- ACTIVITY: From the line that contains "Rehfusplatz 11" to the final line of the records below, print each line exactly and leave every picture out.

BEGIN

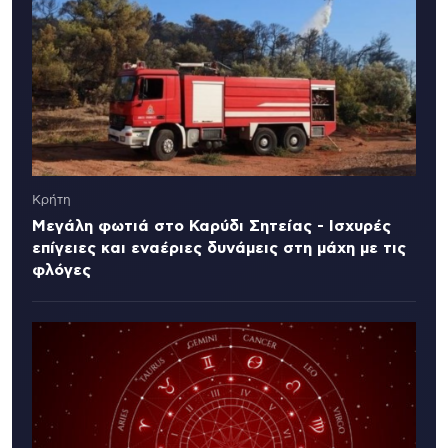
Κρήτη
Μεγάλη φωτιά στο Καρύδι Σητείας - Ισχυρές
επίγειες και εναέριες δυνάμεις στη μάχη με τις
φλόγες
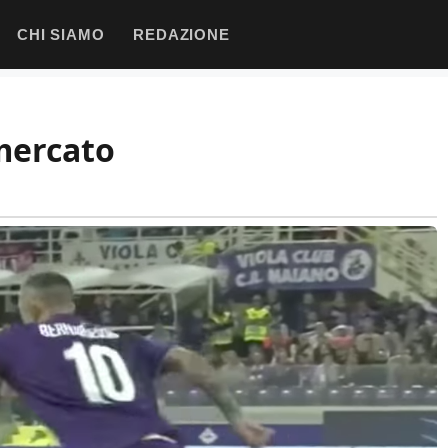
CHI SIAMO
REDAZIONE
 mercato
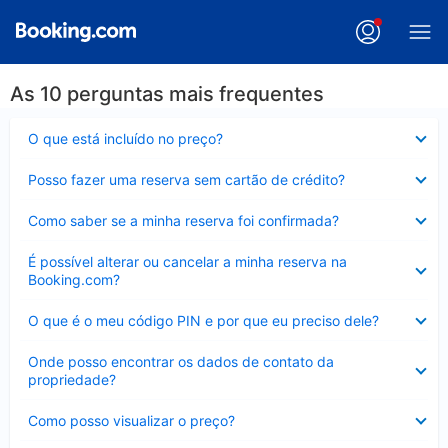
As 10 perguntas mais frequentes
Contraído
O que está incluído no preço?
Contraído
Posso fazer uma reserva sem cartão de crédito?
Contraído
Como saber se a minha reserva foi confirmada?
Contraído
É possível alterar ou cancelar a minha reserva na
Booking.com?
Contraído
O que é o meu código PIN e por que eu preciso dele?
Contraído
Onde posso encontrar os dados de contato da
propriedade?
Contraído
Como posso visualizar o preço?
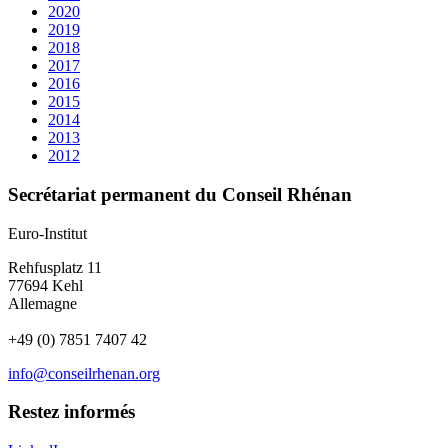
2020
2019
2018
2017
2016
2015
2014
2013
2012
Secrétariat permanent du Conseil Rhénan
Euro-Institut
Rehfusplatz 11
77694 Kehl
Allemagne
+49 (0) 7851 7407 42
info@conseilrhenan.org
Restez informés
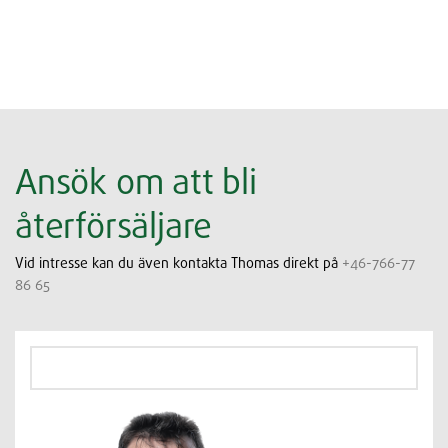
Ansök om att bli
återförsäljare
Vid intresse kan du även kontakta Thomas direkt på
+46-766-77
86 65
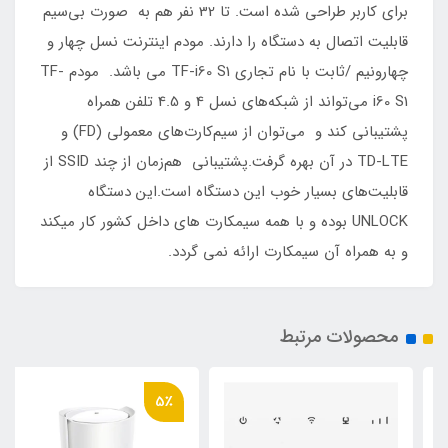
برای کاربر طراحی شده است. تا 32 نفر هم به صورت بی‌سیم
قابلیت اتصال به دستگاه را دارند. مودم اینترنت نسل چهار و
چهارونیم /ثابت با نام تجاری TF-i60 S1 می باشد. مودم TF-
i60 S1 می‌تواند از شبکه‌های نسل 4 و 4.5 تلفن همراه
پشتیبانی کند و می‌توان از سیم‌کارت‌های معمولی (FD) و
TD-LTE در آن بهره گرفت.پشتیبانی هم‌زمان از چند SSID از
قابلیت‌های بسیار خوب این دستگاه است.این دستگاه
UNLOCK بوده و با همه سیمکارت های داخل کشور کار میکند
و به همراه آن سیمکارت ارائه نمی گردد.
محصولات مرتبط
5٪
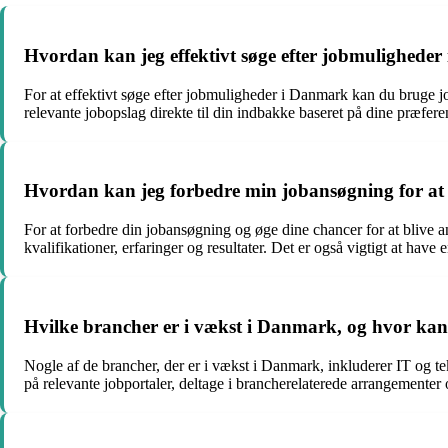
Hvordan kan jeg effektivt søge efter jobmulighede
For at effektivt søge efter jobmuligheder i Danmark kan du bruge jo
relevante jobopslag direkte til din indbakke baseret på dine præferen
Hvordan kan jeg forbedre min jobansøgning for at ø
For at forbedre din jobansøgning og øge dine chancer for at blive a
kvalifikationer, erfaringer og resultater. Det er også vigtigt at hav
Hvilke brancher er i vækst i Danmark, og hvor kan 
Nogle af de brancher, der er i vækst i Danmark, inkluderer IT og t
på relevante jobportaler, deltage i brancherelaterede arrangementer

END

- WORKED SOLUTION:
Rehfusplatz 11
77694 Kehl
Allemagne
+49 (0) 7851 7407 42
info@conseilrhenan.org
Restez informés
Ansök om att bli
återförsäljare
Vid intresse kan du även kontakta Thomas direkt på
+46-766-77
86 65
برای کاربر طراحی شده است. تا 32 نفر هم به صورت بی‌سیم
قابلیت اتصال به دستگاه را دارند. مودم اینترنت نسل چهار و
چهارونیم /ثابت با نام تجاری TF-i60 S1 می باشد. مودم TF-
i60 S1 می‌تواند از شبکه‌های نسل 4 و 4.5 تلفن همراه
پشتیبانی کند و می‌توان از سیم‌کارت‌های معمولی (FD) و
TD-LTE در آن بهره گرفت.پشتیبانی هم‌زمان از چند SSID از
قابلیت‌های بسیار خوب این دستگاه است.این دستگاه
UNLOCK بوده و با همه سیمکارت های داخل کشور کار میکند
و به همراه آن سیمکارت ارائه نمی گردد.
محصولات مرتبط
5٪
Hvordan kan jeg effektivt søge efter jobmulighede
For at effektivt søge efter jobmuligheder i Danmark kan du bruge jo
relevante jobopslag direkte til din indbakke baseret på dine præferen
Hvordan kan jeg forbedre min jobansøgning for at ø
For at forbedre din jobansøgning og øge dine chancer for at blive a
kvalifikationer, erfaringer og resultater. Det er også vigtigt at hav
Hvilke brancher er i vækst i Danmark, og hvor kan 
Nogle af de brancher, der er i vækst i Danmark, inkluderer IT og t
på relevante jobportaler, deltage i brancherelaterede arrangementer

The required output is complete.